Stored data

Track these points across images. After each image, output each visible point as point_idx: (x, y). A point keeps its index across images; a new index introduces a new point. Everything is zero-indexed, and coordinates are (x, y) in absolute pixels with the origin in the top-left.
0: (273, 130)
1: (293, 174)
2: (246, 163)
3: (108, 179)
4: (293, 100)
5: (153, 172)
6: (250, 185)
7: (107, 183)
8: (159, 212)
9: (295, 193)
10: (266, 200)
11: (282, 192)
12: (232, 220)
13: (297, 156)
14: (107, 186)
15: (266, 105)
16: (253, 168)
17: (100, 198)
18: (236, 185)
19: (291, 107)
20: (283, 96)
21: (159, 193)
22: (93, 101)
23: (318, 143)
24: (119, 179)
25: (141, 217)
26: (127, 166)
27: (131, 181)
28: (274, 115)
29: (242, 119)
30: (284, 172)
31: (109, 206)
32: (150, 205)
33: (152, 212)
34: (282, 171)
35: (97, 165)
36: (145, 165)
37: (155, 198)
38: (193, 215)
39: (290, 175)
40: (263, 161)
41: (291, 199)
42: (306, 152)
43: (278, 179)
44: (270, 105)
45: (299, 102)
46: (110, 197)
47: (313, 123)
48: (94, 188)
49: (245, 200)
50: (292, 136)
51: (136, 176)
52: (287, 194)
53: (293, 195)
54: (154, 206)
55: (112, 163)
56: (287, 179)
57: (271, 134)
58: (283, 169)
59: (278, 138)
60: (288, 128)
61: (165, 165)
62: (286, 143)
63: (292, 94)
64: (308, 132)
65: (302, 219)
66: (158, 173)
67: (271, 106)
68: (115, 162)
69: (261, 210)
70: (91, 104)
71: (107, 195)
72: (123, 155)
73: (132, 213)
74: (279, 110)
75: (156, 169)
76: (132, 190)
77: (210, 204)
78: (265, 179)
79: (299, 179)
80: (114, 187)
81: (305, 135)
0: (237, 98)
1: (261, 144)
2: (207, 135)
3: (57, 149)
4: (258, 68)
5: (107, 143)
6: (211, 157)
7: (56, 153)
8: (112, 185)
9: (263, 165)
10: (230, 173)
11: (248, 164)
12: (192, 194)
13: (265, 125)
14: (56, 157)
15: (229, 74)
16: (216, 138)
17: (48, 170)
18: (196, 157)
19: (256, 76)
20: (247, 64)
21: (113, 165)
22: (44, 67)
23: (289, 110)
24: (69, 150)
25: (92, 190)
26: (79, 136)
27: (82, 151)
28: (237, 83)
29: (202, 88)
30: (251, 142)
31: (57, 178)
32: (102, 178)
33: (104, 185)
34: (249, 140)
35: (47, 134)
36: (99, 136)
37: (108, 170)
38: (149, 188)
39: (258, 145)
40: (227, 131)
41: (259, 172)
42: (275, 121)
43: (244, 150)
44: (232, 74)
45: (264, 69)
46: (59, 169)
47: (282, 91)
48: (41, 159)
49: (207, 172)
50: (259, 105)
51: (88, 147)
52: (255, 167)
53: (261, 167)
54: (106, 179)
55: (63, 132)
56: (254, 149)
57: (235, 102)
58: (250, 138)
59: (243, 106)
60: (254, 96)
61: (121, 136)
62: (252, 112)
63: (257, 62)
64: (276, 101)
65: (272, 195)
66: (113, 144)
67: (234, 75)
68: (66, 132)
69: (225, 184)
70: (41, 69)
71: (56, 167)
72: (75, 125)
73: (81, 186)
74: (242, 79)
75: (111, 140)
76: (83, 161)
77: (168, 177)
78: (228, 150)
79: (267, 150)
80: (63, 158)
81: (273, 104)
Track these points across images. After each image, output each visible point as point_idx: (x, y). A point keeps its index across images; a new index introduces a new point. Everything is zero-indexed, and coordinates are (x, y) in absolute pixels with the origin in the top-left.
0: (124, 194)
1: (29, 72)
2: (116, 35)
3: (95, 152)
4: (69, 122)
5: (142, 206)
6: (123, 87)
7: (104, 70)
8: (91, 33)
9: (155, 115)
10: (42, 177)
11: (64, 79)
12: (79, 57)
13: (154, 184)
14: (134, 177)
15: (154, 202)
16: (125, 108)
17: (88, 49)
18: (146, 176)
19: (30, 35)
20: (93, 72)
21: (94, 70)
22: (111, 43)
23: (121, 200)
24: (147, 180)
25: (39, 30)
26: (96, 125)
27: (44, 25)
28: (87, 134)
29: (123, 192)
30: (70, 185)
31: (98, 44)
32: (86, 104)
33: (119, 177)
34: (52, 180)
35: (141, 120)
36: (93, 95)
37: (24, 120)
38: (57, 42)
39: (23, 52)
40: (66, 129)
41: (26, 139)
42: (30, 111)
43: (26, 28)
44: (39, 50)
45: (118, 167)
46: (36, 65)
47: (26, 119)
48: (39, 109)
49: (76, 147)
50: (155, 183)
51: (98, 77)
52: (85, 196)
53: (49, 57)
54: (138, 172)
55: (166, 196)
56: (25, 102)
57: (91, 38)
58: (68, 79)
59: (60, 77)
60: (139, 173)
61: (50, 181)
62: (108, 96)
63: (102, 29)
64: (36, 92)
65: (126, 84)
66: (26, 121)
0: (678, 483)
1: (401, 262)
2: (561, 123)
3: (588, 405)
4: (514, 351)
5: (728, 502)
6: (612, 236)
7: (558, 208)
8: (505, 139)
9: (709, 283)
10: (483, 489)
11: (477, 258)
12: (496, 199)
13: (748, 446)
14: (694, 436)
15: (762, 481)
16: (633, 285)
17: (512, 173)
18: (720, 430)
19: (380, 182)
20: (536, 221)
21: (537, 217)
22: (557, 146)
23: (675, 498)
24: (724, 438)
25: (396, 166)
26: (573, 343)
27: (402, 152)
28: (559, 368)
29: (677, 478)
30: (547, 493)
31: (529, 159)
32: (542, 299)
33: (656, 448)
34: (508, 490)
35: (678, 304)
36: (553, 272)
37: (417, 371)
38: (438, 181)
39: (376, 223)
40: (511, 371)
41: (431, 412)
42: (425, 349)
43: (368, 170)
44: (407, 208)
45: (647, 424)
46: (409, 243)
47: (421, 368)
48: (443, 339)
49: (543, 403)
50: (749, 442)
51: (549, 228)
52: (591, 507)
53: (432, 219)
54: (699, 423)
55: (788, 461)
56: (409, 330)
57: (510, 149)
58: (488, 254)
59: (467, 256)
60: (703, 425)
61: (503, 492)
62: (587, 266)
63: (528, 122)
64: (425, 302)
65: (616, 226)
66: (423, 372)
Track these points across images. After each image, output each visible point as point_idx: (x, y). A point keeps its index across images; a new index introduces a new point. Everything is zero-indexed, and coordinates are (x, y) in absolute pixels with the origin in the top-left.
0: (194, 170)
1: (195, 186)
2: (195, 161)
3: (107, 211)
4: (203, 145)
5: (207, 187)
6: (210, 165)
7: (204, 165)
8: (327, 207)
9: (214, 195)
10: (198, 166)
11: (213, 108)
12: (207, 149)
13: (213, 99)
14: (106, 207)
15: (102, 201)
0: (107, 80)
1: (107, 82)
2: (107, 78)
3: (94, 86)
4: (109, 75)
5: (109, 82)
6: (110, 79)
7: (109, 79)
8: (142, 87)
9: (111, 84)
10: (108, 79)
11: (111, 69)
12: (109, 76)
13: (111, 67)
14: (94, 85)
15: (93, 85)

PROBLEM REQUIREMENTS -> Format every line of the stored data entries as a numbered list, leaving out any blank lines.

YOUR SOLUTION ->
1. Track these points across images. After each image, output each visible point as point_idx: (x, y). A point keeps its index across images; a new index introduces a new point. Everything is zero-indexed, and coordinates are (x, y) in absolute pixels with the origin in the top-left.
2. 0: (273, 130)
3. 1: (293, 174)
4. 2: (246, 163)
5. 3: (108, 179)
6. 4: (293, 100)
7. 5: (153, 172)
8. 6: (250, 185)
9. 7: (107, 183)
10. 8: (159, 212)
11. 9: (295, 193)
12. 10: (266, 200)
13. 11: (282, 192)
14. 12: (232, 220)
15. 13: (297, 156)
16. 14: (107, 186)
17. 15: (266, 105)
18. 16: (253, 168)
19. 17: (100, 198)
20. 18: (236, 185)
21. 19: (291, 107)
22. 20: (283, 96)
23. 21: (159, 193)
24. 22: (93, 101)
25. 23: (318, 143)
26. 24: (119, 179)
27. 25: (141, 217)
28. 26: (127, 166)
29. 27: (131, 181)
30. 28: (274, 115)
31. 29: (242, 119)
32. 30: (284, 172)
33. 31: (109, 206)
34. 32: (150, 205)
35. 33: (152, 212)
36. 34: (282, 171)
37. 35: (97, 165)
38. 36: (145, 165)
39. 37: (155, 198)
40. 38: (193, 215)
41. 39: (290, 175)
42. 40: (263, 161)
43. 41: (291, 199)
44. 42: (306, 152)
45. 43: (278, 179)
46. 44: (270, 105)
47. 45: (299, 102)
48. 46: (110, 197)
49. 47: (313, 123)
50. 48: (94, 188)
51. 49: (245, 200)
52. 50: (292, 136)
53. 51: (136, 176)
54. 52: (287, 194)
55. 53: (293, 195)
56. 54: (154, 206)
57. 55: (112, 163)
58. 56: (287, 179)
59. 57: (271, 134)
60. 58: (283, 169)
61. 59: (278, 138)
62. 60: (288, 128)
63. 61: (165, 165)
64. 62: (286, 143)
65. 63: (292, 94)
66. 64: (308, 132)
67. 65: (302, 219)
68. 66: (158, 173)
69. 67: (271, 106)
70. 68: (115, 162)
71. 69: (261, 210)
72. 70: (91, 104)
73. 71: (107, 195)
74. 72: (123, 155)
75. 73: (132, 213)
76. 74: (279, 110)
77. 75: (156, 169)
78. 76: (132, 190)
79. 77: (210, 204)
80. 78: (265, 179)
81. 79: (299, 179)
82. 80: (114, 187)
83. 81: (305, 135)
84. 0: (237, 98)
85. 1: (261, 144)
86. 2: (207, 135)
87. 3: (57, 149)
88. 4: (258, 68)
89. 5: (107, 143)
90. 6: (211, 157)
91. 7: (56, 153)
92. 8: (112, 185)
93. 9: (263, 165)
94. 10: (230, 173)
95. 11: (248, 164)
96. 12: (192, 194)
97. 13: (265, 125)
98. 14: (56, 157)
99. 15: (229, 74)
100. 16: (216, 138)
101. 17: (48, 170)
102. 18: (196, 157)
103. 19: (256, 76)
104. 20: (247, 64)
105. 21: (113, 165)
106. 22: (44, 67)
107. 23: (289, 110)
108. 24: (69, 150)
109. 25: (92, 190)
110. 26: (79, 136)
111. 27: (82, 151)
112. 28: (237, 83)
113. 29: (202, 88)
114. 30: (251, 142)
115. 31: (57, 178)
116. 32: (102, 178)
117. 33: (104, 185)
118. 34: (249, 140)
119. 35: (47, 134)
120. 36: (99, 136)
121. 37: (108, 170)
122. 38: (149, 188)
123. 39: (258, 145)
124. 40: (227, 131)
125. 41: (259, 172)
126. 42: (275, 121)
127. 43: (244, 150)
128. 44: (232, 74)
129. 45: (264, 69)
130. 46: (59, 169)
131. 47: (282, 91)
132. 48: (41, 159)
133. 49: (207, 172)
134. 50: (259, 105)
135. 51: (88, 147)
136. 52: (255, 167)
137. 53: (261, 167)
138. 54: (106, 179)
139. 55: (63, 132)
140. 56: (254, 149)
141. 57: (235, 102)
142. 58: (250, 138)
143. 59: (243, 106)
144. 60: (254, 96)
145. 61: (121, 136)
146. 62: (252, 112)
147. 63: (257, 62)
148. 64: (276, 101)
149. 65: (272, 195)
150. 66: (113, 144)
151. 67: (234, 75)
152. 68: (66, 132)
153. 69: (225, 184)
154. 70: (41, 69)
155. 71: (56, 167)
156. 72: (75, 125)
157. 73: (81, 186)
158. 74: (242, 79)
159. 75: (111, 140)
160. 76: (83, 161)
161. 77: (168, 177)
162. 78: (228, 150)
163. 79: (267, 150)
164. 80: (63, 158)
165. 81: (273, 104)
166. Track these points across images. After each image, output each visible point as point_idx: (x, y). A point keeps its index across images; a new index introduces a new point. Everything is zero-indexed, and coordinates are (x, y) in absolute pixels with the origin in the top-left.
167. 0: (124, 194)
168. 1: (29, 72)
169. 2: (116, 35)
170. 3: (95, 152)
171. 4: (69, 122)
172. 5: (142, 206)
173. 6: (123, 87)
174. 7: (104, 70)
175. 8: (91, 33)
176. 9: (155, 115)
177. 10: (42, 177)
178. 11: (64, 79)
179. 12: (79, 57)
180. 13: (154, 184)
181. 14: (134, 177)
182. 15: (154, 202)
183. 16: (125, 108)
184. 17: (88, 49)
185. 18: (146, 176)
186. 19: (30, 35)
187. 20: (93, 72)
188. 21: (94, 70)
189. 22: (111, 43)
190. 23: (121, 200)
191. 24: (147, 180)
192. 25: (39, 30)
193. 26: (96, 125)
194. 27: (44, 25)
195. 28: (87, 134)
196. 29: (123, 192)
197. 30: (70, 185)
198. 31: (98, 44)
199. 32: (86, 104)
200. 33: (119, 177)
201. 34: (52, 180)
202. 35: (141, 120)
203. 36: (93, 95)
204. 37: (24, 120)
205. 38: (57, 42)
206. 39: (23, 52)
207. 40: (66, 129)
208. 41: (26, 139)
209. 42: (30, 111)
210. 43: (26, 28)
211. 44: (39, 50)
212. 45: (118, 167)
213. 46: (36, 65)
214. 47: (26, 119)
215. 48: (39, 109)
216. 49: (76, 147)
217. 50: (155, 183)
218. 51: (98, 77)
219. 52: (85, 196)
220. 53: (49, 57)
221. 54: (138, 172)
222. 55: (166, 196)
223. 56: (25, 102)
224. 57: (91, 38)
225. 58: (68, 79)
226. 59: (60, 77)
227. 60: (139, 173)
228. 61: (50, 181)
229. 62: (108, 96)
230. 63: (102, 29)
231. 64: (36, 92)
232. 65: (126, 84)
233. 66: (26, 121)
234. 0: (678, 483)
235. 1: (401, 262)
236. 2: (561, 123)
237. 3: (588, 405)
238. 4: (514, 351)
239. 5: (728, 502)
240. 6: (612, 236)
241. 7: (558, 208)
242. 8: (505, 139)
243. 9: (709, 283)
244. 10: (483, 489)
245. 11: (477, 258)
246. 12: (496, 199)
247. 13: (748, 446)
248. 14: (694, 436)
249. 15: (762, 481)
250. 16: (633, 285)
251. 17: (512, 173)
252. 18: (720, 430)
253. 19: (380, 182)
254. 20: (536, 221)
255. 21: (537, 217)
256. 22: (557, 146)
257. 23: (675, 498)
258. 24: (724, 438)
259. 25: (396, 166)
260. 26: (573, 343)
261. 27: (402, 152)
262. 28: (559, 368)
263. 29: (677, 478)
264. 30: (547, 493)
265. 31: (529, 159)
266. 32: (542, 299)
267. 33: (656, 448)
268. 34: (508, 490)
269. 35: (678, 304)
270. 36: (553, 272)
271. 37: (417, 371)
272. 38: (438, 181)
273. 39: (376, 223)
274. 40: (511, 371)
275. 41: (431, 412)
276. 42: (425, 349)
277. 43: (368, 170)
278. 44: (407, 208)
279. 45: (647, 424)
280. 46: (409, 243)
281. 47: (421, 368)
282. 48: (443, 339)
283. 49: (543, 403)
284. 50: (749, 442)
285. 51: (549, 228)
286. 52: (591, 507)
287. 53: (432, 219)
288. 54: (699, 423)
289. 55: (788, 461)
290. 56: (409, 330)
291. 57: (510, 149)
292. 58: (488, 254)
293. 59: (467, 256)
294. 60: (703, 425)
295. 61: (503, 492)
296. 62: (587, 266)
297. 63: (528, 122)
298. 64: (425, 302)
299. 65: (616, 226)
300. 66: (423, 372)
301. Track these points across images. After each image, output each visible point as point_idx: (x, y). A point keeps its index across images; a new index introduces a new point. Everything is zero-indexed, and coordinates are (x, y) in absolute pixels with the origin in the top-left.
302. 0: (194, 170)
303. 1: (195, 186)
304. 2: (195, 161)
305. 3: (107, 211)
306. 4: (203, 145)
307. 5: (207, 187)
308. 6: (210, 165)
309. 7: (204, 165)
310. 8: (327, 207)
311. 9: (214, 195)
312. 10: (198, 166)
313. 11: (213, 108)
314. 12: (207, 149)
315. 13: (213, 99)
316. 14: (106, 207)
317. 15: (102, 201)
318. 0: (107, 80)
319. 1: (107, 82)
320. 2: (107, 78)
321. 3: (94, 86)
322. 4: (109, 75)
323. 5: (109, 82)
324. 6: (110, 79)
325. 7: (109, 79)
326. 8: (142, 87)
327. 9: (111, 84)
328. 10: (108, 79)
329. 11: (111, 69)
330. 12: (109, 76)
331. 13: (111, 67)
332. 14: (94, 85)
333. 15: (93, 85)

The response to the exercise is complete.